- The long wait for artillery guns getting over
By Sangeeta Saxena
New Delhi. 18 May 2017. It has been a day of excitements. It dawned with the news that the first M777s are all set to arrive this weekend, ahead of the scheduled time. And as the day progressed the news was the first two M 777 A-2 (Indian) ULH have arrived today for preparation of firing tables. During this event, the guns will fire 155 mm indigenous ammunition. And this was from the horses’s mouth-the MOD spokesperson.
A wait of more three decades now seems to be coming to an end. The weapon system was contracted on 30 November 16. As per the contract agreement firing tables are being prepared by the contracted agency US Government and BAE GCS Ltd with support of Indian Army.
The M777 is the lightest 155 mm Howitzer in the world. The second lightest Howitzer in the world is the Singapore Light Weight Howitzer – SLWH Pegasus 155. It weighs 5450 kg. It is heavier than the M777 by approximately 2220 kgs or 50%. This weight advantage translates to the M777 being capable of being air-lifted over longer distances and to greater heights by airlift helicopters. This is what made it a great asset to US in Afghanistan- this is what will make it special in India.
Long range is a capability which makes it the gun of choice. It can fire upto 20 to 50 km, depending on the ammunition and the length of barrel (caliber). Another asset is its indirect fire capability. A Howitzer relies on the shell trajectory, not on direct line of sight. It can engage a target on the other side of a mountain, similar to a person lobbing a ball across a high wall. Howitzers have elevation of +70 degrees to -5 degrees. A Howitzer will be able to hit a target on top of a mountain.
The M777 howitzer is a towed 155 mm artillery piece. It succeeded the M198 howitzer in the United States Marine Corps and United States Army in 2005. It made its combat debut in the War in Afghanistan.
It is manufactured by BAE Systems’ Global Combat Systems division. Prime contract management is based in Barrow-in-Furness in the United Kingdom as well as manufacture and assembly of the titanium structures and associated recoil components. Final integration and testing of the weapon is undertaken at BAE’s facility in Hattiesburg, Mississippi.
India’s Ministry of Defence cleared the proposal for buying 145 guns for US$660 million on 11 May 2012 through the US Government’s Foreign Military Sales (FMS) process. On 2 August 2013, India requested the sale of 145 M777 howitzers for US$885 million. On 24 February 2014 the purchase was again postponed. On 11 May 2014 the purchase was cleared by India’s Defence ministry. On 11 July 2014, the Government of India announced that it would not order the guns because of cost issues. On 22 November 2014, the selection process was restarted under the “Make In India” program. On 13 May 2015, the defence ministry approved ₹2,900 crore to buy 145 M777 ultralight howitzers from the US.

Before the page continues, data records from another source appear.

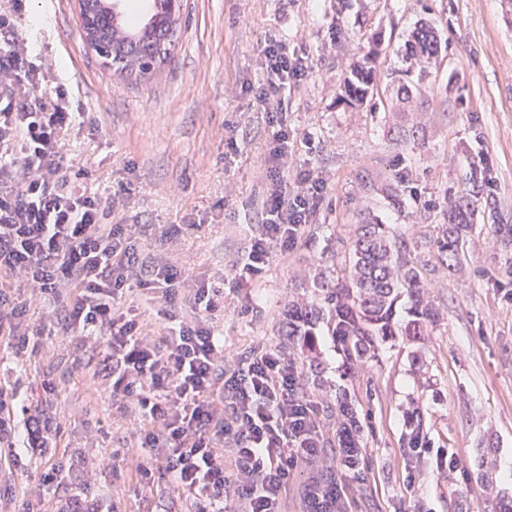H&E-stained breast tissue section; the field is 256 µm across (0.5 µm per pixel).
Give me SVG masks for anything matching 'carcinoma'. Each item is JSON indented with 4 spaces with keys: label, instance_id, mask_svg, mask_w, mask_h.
Listing matches in <instances>:
<instances>
[{
    "label": "carcinoma",
    "instance_id": "cac0c4a2",
    "mask_svg": "<svg viewBox=\"0 0 512 512\" xmlns=\"http://www.w3.org/2000/svg\"><path fill=\"white\" fill-rule=\"evenodd\" d=\"M167 5L168 0H154L151 17L140 27L130 24L119 12L106 19V42L101 57L107 67L137 81L167 58L168 45L181 18L179 14L172 15ZM411 38V67L406 72H413L417 66L422 73L425 65L439 56L438 37L433 27L422 22ZM376 57L375 53L367 56L351 70V78L344 85L345 101L361 104L367 99L368 74ZM477 196L478 192L473 190L458 198L437 238L438 258L449 269L462 261L467 233L473 229L467 223V215ZM344 253V263L336 277L318 274L314 283L317 300L288 309L287 336L296 338L294 345L313 359L315 328L319 322H326L349 369L355 371L364 359L376 357L377 341L385 342L396 336H425L437 323L438 313L425 298L426 280L412 258L410 245L389 225H358ZM403 297L408 303V319L400 323L395 320V313ZM336 424L338 447H358L359 425L348 407L336 409ZM409 428L404 447H421L426 436L418 407L411 413Z\"/></svg>",
    "mask_w": 512,
    "mask_h": 512
}]
</instances>
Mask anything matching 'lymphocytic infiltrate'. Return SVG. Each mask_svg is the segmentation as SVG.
<instances>
[{
	"label": "lymphocytic infiltrate",
	"instance_id": "f902f5d3",
	"mask_svg": "<svg viewBox=\"0 0 512 512\" xmlns=\"http://www.w3.org/2000/svg\"><path fill=\"white\" fill-rule=\"evenodd\" d=\"M23 48L0 44V284L29 283L30 298L15 300L0 287V335L18 356L50 331L30 324L35 301L63 303L62 329L82 338L104 335L93 346V375L122 403L134 404L150 426L141 445L163 453L164 473L193 500L197 512H281L298 463L318 459L323 437L316 403L300 391L293 359L277 348L224 360L214 314L224 290L256 287L275 253L294 249L324 200L323 181L298 176L289 192L288 89L309 73L306 58L278 36L264 41V77L254 97L271 131L262 224L229 276L214 278L142 257L131 225L116 224V196L84 185L87 173L67 155L63 134L80 121L68 91L36 99L45 81ZM143 300L128 298L131 288ZM169 320L164 336H143L148 313ZM18 394L0 384V447L24 433L28 447H43L49 428L38 413L16 422Z\"/></svg>",
	"mask_w": 512,
	"mask_h": 512
}]
</instances>
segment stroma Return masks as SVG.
<instances>
[{
  "label": "stroma",
  "instance_id": "1",
  "mask_svg": "<svg viewBox=\"0 0 512 512\" xmlns=\"http://www.w3.org/2000/svg\"><path fill=\"white\" fill-rule=\"evenodd\" d=\"M0 12L12 17L0 41L29 45L50 85L64 84L88 113L93 125L69 129L68 153L99 194L128 186L115 220L133 225L143 257L206 274L230 272L261 222L269 132L251 88L263 78L264 40L273 33L308 54L310 72L288 94V186L309 171L325 199L297 247L274 254L259 288L225 296L216 331L226 357L280 348L295 359L303 394L348 402L364 476L338 463L336 427L321 418L322 455L295 471L282 510L306 512L309 487L331 478L345 486L343 512H496L498 498H512L499 469L512 457V299L500 286L512 236L493 232L512 225V13L503 0H184L167 62L140 81L103 66L85 44L77 0H25L18 14L0 0ZM423 22L438 32L440 62L407 77L408 35ZM374 44L373 96L348 105L341 89ZM404 86L412 104L399 101ZM231 134L238 150L229 155ZM475 169L490 186L451 273L432 243ZM366 221L407 239L441 321L421 339L380 343L351 380L319 324L322 391L282 322L289 303L311 296L317 268L336 273L344 241ZM88 357L62 331L24 358L0 341V381L51 423L47 447L20 438L0 450V512H194L160 477L159 451L120 447L148 422L94 384ZM414 400L431 447L454 453L465 475L425 459L406 481L404 411Z\"/></svg>",
  "mask_w": 512,
  "mask_h": 512
}]
</instances>
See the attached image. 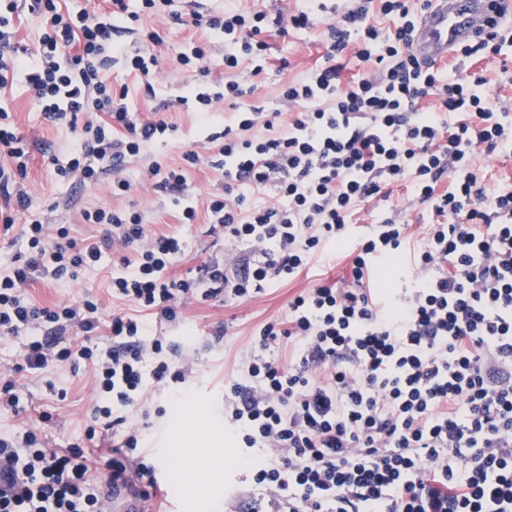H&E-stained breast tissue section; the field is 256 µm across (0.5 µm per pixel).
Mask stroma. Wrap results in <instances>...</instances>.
<instances>
[{
    "label": "stroma",
    "instance_id": "35a3bbf8",
    "mask_svg": "<svg viewBox=\"0 0 512 512\" xmlns=\"http://www.w3.org/2000/svg\"><path fill=\"white\" fill-rule=\"evenodd\" d=\"M190 37L210 43L212 64L221 63L224 55L221 33L172 23L168 26L166 44L158 49L166 78L155 84L152 95H145L139 90L135 75L118 66L113 68L114 82L129 86L132 106L140 117L165 119L174 125L175 130L165 140L128 159L121 168L110 171L95 185L75 178L63 181L56 175L53 162L67 159L74 134L69 128L50 125L42 118L23 78H16L12 87L0 96L21 132L33 145L32 164L23 180L31 208L16 213L12 228L0 227V274L7 273L12 256L21 248L19 236L31 215L52 210L58 222L70 225V235L75 240L97 239L103 234L102 226L83 223L81 212L100 206L135 207L142 212L145 224L153 232L181 235L188 250L184 261L175 268V275L183 277L199 266L223 262L224 251L229 244L222 235L211 232L206 200L211 192L223 188L224 172L209 163L208 158L214 155L215 148L207 138L214 126L223 125L226 118L232 117L233 111L224 103H216L215 124L209 127L202 123L199 113L178 105V97L185 93V78L178 69L176 55L180 44ZM264 39L269 49L263 71L254 77L245 67L240 70L239 77L251 81L254 103L284 113L288 106L279 97L280 88L300 79L308 69L318 64L324 51V29L319 26L285 35L272 31L265 33ZM189 150L204 156L205 161L186 171L197 215L194 223L184 224L168 195L155 190L145 173L156 162L179 165L183 153ZM122 178L132 182V190L122 197L113 196L112 182ZM345 266V260L336 256L311 263L295 280L271 285L245 302L225 304L215 300H189L182 309L184 319L180 322L169 323L149 316L154 333L196 349L197 360L189 380L191 392L188 401L196 406L197 411L193 414L180 413L178 403L171 401L167 389L162 388L157 391L154 404L163 408V416L146 418L135 409L130 411L129 419L145 426L151 452L161 464L170 456L167 445L169 430L183 428L189 437L186 450L195 458L200 489L194 503L190 504L186 501L181 482L171 485L157 482L155 501L141 503V512H153L159 500L174 504V512H228L230 507L245 506L249 472L240 465L233 452L224 454V483L220 494H211L207 488L212 462L210 437L212 432L225 430L224 381L242 353L250 347L252 334L258 325L270 319L283 318L289 300L304 289L341 279ZM118 268V257L108 255L98 267L81 272L77 278L35 283L29 290V296L33 304L44 307L76 301L84 293H93L103 304L99 333L106 336L111 332L113 312L126 308L124 301L113 297L109 286L112 273ZM14 380L20 407L16 410L0 407V430L10 429L19 420L28 419L39 423L48 448L58 450L73 443L84 444V431L95 402L91 375L86 367L73 369L53 365L35 374L16 373ZM43 413L51 414L50 422L40 423L39 416Z\"/></svg>",
    "mask_w": 512,
    "mask_h": 512
}]
</instances>
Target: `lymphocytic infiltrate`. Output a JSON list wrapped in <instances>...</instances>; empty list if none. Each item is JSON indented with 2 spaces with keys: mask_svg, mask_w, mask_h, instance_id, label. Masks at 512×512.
Returning a JSON list of instances; mask_svg holds the SVG:
<instances>
[{
  "mask_svg": "<svg viewBox=\"0 0 512 512\" xmlns=\"http://www.w3.org/2000/svg\"><path fill=\"white\" fill-rule=\"evenodd\" d=\"M426 0H343L326 25L323 62L283 87L295 107L288 124L246 104L252 87L211 67L208 43L185 40L177 61L194 79L180 104L200 112L213 103L236 107L218 149L224 192L207 206L213 229L234 247L224 261L192 278L172 276L186 255L174 234L151 232L141 212L83 211L103 235L77 243L65 224L42 215L29 222L25 252L0 277V336L28 332L23 368L92 367L96 394L86 439L119 430L118 445L88 452L73 444L46 448L23 422L0 431V512H109L125 489L147 501L156 467L139 453L148 438L128 413L149 406L158 387L186 396L190 354L152 334L140 314L167 322L181 301H243L295 278L327 249L341 251L350 270L339 285L304 289L284 318L260 324L239 367L224 385V421L243 454L265 451L250 468V512H512V190L487 191L484 156L512 147V110L493 105L494 88L465 64L512 54V27L495 23L458 49L447 68L421 62L412 32ZM175 0H104L70 10L60 0H30L43 20L35 49L16 40L18 0H0V90L24 72L45 121L77 134L61 177L97 183L100 174L169 136L172 124L140 119L128 86L112 82L121 63L151 85L155 46L126 55L112 36L141 17L181 20ZM325 4L290 17L263 10L191 11V24L223 33L225 71L250 62L261 73L270 28L310 29ZM323 23V22H322ZM361 70L341 83L340 58ZM430 107H423V100ZM263 134H255V127ZM31 161L28 142L8 111L0 112V223L31 200L17 180ZM153 164L156 188L186 204L185 167ZM402 185L429 207L414 254L412 286L386 297L382 265L411 241L405 214L389 199ZM384 207L365 231L353 217L360 202ZM120 252L112 293L134 314L112 317L111 342L71 345L70 329L91 334L100 303L35 306L36 281H58L97 267Z\"/></svg>",
  "mask_w": 512,
  "mask_h": 512,
  "instance_id": "lymphocytic-infiltrate-1",
  "label": "lymphocytic infiltrate"
}]
</instances>
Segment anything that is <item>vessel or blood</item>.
Masks as SVG:
<instances>
[{
  "instance_id": "1",
  "label": "vessel or blood",
  "mask_w": 512,
  "mask_h": 512,
  "mask_svg": "<svg viewBox=\"0 0 512 512\" xmlns=\"http://www.w3.org/2000/svg\"><path fill=\"white\" fill-rule=\"evenodd\" d=\"M499 13L512 14V0H430L418 18L412 50L420 59L447 63Z\"/></svg>"
}]
</instances>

On 26 June 2016, it was announced that 145 guns will be purchased by India for US$750 million.On 30 November 2016 Indian government completed the deal to buy 145 howitzers from the US.The deal was completed in December 2016. Indian Army has received the 1st batch of two M777 howitzers today.
After firing tables are ready, three more guns will be received in the second stage in September 2018 for training. Thereafter, induction will commence from March 2019 onwards at the rate of five guns per month till complete consignment is received by mid 2021.